The relationship between environmental variation and induction of heat shock proteins (Hsps) has been much documented under experimental conditions. However, very little is known about such induction in natural populations acclimatised to prevailing environmental conditions. Furthermore, while induction of stress proteins has been well documented in response to environmental contaminants and thermal stressors, little is known about whether factors, such as extreme salinity, are also potential inductors. The black-chinned tilapia Sarotherodon melanotheron is unusual for its ability to colonise estuarine environments in West Africa that are characterised by extremely high salinities. The relationships between mRNA levels of the 70 kDa heat shock protein (Hsp70) and Na+, K+-ATPase1α (Naka) in the gills, environmental salinity, and a life-history trait (condition factor) were investigated in wild populations of this species sampled from three locations in the Saloum estuary, at salinities ranging from 40 to 100 psu.


The highest Hsp70 and Naka mRNA levels, and the poorest condition factors were recorded in the most saline sampling site (100 psu). The Hsp70 and Naka mRNA were correlated amongst themselves and showed a direct positive correlation with environmental salinity, and a negative correlation with fish condition factor.
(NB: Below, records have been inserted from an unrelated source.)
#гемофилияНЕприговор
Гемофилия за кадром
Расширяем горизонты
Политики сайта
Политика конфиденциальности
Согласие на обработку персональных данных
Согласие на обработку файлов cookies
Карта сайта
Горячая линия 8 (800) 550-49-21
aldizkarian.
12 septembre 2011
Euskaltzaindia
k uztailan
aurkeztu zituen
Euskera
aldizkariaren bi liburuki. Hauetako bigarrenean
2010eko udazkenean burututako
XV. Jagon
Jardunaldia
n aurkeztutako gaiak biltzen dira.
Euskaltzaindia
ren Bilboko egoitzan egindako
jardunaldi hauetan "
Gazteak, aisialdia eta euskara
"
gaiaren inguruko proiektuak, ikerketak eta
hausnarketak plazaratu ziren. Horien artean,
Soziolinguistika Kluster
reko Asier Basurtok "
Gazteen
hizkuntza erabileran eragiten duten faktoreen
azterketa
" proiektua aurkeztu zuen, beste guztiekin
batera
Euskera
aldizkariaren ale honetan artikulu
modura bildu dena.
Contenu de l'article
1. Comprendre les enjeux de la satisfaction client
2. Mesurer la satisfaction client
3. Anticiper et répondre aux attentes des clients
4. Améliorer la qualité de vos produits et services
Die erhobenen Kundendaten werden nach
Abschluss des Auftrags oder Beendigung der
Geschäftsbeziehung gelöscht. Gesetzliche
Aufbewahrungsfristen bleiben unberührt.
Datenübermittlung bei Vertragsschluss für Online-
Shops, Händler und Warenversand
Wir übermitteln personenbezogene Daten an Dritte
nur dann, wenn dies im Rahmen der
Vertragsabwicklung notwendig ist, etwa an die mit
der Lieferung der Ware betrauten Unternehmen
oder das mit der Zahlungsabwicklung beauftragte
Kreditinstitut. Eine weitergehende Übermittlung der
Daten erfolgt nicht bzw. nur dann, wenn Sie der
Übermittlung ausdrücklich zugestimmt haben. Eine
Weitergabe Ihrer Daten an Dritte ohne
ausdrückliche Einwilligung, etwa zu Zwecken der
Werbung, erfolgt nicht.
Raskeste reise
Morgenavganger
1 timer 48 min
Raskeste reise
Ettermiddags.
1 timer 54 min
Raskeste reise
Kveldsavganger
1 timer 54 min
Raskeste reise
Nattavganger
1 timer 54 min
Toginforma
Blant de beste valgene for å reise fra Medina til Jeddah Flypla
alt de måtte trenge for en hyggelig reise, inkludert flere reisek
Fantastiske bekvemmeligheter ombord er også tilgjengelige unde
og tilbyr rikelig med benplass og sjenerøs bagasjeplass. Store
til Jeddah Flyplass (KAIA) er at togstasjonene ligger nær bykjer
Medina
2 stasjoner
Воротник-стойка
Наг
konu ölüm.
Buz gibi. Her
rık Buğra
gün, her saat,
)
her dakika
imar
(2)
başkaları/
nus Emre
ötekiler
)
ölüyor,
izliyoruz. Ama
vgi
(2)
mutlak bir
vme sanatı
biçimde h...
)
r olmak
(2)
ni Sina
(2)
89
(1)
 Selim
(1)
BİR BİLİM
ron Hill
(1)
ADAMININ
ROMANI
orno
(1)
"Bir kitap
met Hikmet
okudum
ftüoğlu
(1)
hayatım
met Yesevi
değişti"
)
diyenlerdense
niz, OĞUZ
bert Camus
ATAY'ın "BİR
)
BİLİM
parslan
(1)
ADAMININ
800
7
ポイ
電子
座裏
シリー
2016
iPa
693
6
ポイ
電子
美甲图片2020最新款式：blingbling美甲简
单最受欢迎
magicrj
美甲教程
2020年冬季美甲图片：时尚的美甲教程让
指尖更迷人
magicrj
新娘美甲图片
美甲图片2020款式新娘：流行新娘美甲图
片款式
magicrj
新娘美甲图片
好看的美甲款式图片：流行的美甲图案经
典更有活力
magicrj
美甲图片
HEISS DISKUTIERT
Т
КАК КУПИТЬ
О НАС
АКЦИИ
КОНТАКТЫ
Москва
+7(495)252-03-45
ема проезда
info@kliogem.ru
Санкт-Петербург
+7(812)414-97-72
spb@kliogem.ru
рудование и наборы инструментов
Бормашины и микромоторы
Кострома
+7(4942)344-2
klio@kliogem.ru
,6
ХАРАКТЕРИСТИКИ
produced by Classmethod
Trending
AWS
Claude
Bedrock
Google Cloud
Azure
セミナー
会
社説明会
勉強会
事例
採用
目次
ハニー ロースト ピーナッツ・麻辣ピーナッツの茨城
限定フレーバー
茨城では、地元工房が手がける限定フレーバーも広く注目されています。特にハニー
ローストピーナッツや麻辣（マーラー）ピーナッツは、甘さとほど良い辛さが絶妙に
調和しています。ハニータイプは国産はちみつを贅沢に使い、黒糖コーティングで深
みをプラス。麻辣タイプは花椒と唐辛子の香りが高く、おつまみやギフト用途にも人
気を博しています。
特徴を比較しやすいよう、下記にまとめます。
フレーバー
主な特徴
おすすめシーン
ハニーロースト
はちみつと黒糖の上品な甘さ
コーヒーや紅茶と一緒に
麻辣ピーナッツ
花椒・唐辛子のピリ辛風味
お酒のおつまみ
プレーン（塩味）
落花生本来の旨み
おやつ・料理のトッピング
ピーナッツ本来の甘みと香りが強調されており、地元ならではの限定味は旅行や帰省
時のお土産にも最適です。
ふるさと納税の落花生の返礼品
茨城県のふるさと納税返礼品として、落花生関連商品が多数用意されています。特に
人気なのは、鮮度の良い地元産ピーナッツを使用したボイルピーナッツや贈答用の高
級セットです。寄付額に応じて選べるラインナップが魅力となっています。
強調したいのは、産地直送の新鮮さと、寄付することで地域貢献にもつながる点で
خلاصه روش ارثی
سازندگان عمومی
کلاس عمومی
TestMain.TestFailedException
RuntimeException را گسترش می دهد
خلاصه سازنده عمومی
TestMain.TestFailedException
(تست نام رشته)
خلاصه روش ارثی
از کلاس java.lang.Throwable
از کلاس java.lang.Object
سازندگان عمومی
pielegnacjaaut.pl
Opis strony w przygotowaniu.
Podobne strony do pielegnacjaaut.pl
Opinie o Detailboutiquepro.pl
Thus, the Hsp70 is constitutively overexpressed by S. melanotheron acclimatised to extreme hypersalinity.


These results indicate that, although S. melanotheron can colonise extremely saline environments, the overexpression of Hsp70 combined with the higher Naka mRNA expression reveals that this represents a chronic stress. The induction of Hsp70 was, therefore, a biomarker of chronic hyper-osmotic stress which presumably can be linked to the impaired growth performance and precocious reproduction that have been demonstrated in the populations at the extremely saline sites.